Page 1 of 1

Generating documents with "extracted" symbols

Posted: 09 May 2014, 04:25
by davetweed
Hi,

I'm interested in printed texts where very important information is conveyed both the precise kind of symbol (eg, if it's a bold, italic convey slightly different information to bolded-italic) and spatial position (eg, tables, indented lists, equations, etc). As such, it's probably not a good fit for running Optical Character Recognition on to get a compressed text. On the other hand, because they are printed each instance of a given symbol is pretty close to identical (modulo small gaps for tiny variations due to ink smearing, etc).
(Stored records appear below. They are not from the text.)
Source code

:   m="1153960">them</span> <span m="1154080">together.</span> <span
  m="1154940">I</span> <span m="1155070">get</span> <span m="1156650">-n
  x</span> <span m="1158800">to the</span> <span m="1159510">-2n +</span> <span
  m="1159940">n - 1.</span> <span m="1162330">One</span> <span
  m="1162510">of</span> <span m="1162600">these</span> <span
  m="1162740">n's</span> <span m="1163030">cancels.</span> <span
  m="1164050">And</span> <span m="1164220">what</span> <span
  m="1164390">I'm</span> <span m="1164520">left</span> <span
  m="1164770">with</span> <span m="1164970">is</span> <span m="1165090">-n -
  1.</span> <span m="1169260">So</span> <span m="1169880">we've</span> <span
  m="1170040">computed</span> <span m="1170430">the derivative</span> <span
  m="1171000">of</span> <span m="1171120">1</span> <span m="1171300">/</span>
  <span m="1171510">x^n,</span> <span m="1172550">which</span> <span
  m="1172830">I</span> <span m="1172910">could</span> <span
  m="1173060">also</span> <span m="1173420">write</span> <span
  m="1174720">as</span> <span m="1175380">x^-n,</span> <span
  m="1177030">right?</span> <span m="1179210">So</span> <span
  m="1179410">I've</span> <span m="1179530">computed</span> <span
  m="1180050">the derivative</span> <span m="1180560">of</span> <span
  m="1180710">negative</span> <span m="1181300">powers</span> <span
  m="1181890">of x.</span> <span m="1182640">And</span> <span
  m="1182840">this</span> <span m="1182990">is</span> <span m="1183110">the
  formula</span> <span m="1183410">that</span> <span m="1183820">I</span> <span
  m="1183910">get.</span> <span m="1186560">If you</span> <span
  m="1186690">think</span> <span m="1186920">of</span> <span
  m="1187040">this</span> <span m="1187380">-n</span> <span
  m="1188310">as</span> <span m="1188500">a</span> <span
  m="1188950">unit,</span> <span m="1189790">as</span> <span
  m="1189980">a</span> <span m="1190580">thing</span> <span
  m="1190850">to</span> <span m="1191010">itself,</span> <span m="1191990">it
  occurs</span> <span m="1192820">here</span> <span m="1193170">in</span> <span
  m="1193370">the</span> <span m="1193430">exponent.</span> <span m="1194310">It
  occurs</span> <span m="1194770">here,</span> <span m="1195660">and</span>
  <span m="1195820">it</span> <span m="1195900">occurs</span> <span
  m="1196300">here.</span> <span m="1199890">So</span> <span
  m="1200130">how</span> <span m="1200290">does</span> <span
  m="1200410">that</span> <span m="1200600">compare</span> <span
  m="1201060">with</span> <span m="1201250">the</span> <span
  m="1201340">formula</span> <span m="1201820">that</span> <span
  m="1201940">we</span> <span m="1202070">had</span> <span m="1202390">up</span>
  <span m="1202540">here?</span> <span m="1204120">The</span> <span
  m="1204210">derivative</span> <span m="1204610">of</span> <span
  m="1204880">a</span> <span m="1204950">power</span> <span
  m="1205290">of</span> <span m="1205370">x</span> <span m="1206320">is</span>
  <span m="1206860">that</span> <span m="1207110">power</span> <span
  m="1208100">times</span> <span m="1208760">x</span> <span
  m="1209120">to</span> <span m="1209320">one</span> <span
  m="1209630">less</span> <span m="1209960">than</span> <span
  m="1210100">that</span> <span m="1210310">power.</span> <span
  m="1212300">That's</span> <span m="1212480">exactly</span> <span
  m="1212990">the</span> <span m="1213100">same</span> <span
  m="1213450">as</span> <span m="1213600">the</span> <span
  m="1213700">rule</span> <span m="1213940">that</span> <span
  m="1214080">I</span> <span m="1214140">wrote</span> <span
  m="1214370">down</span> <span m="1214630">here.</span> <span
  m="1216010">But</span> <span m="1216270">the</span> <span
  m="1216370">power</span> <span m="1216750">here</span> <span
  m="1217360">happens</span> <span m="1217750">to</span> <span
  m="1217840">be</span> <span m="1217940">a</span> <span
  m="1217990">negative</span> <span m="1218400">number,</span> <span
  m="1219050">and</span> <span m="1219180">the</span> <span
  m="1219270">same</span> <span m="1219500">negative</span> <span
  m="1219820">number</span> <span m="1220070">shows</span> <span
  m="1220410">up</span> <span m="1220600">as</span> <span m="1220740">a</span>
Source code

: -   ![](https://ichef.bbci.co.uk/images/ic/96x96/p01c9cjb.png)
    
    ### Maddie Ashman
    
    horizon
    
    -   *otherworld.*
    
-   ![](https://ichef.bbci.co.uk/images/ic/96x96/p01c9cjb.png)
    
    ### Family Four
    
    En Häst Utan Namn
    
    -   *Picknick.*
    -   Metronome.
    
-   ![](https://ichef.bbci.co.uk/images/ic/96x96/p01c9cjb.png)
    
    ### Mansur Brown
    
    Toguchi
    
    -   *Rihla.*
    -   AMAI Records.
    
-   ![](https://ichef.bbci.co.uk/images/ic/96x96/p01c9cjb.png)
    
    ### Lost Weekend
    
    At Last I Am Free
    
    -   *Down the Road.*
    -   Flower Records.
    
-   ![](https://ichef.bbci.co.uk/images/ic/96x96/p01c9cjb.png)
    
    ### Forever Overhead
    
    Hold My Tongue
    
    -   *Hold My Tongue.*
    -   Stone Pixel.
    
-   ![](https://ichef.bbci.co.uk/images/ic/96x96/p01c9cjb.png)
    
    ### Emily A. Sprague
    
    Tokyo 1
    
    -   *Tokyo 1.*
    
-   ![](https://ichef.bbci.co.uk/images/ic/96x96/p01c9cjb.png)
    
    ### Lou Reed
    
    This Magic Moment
So one thing I'm wondering about is whether I want to try to do per-book "Optical Character Extraction" to generate bitmaps for each distinct (modulo aforementioned noise) and then store the text in some storage format of that essentially stored data representing the bitmaps for each extracted symbol and lots of ("at (x,y) symbol z").

But while these are still at the levels of vague thoughts I'm just trying to see firstly if there's actually already software that does this. (I'm primarily on Linux, but could use Windows if something pre-existed.) Secondly, is there a better format for doing this than pdf? (It looks like it's possible to store your own bitmap font and then use it in a pdf file, although I've never tried programmatically writing pdf's).

(The actual extraction of symbols is going to be a bit tricky, but since I work in pattern analysis I've got some reasonable ideas how to handle that problem).

Many thanks for any help

Re: Generating documents with "extracted" symbols

Posted: 09 May 2014, 09:15
by cday
If you're not familiar already with Abbyy FineReader, you might take a look at the section on training user patterns in the attached user guide, to see if it could have any relevance to your project...

I haven't explored that option myself.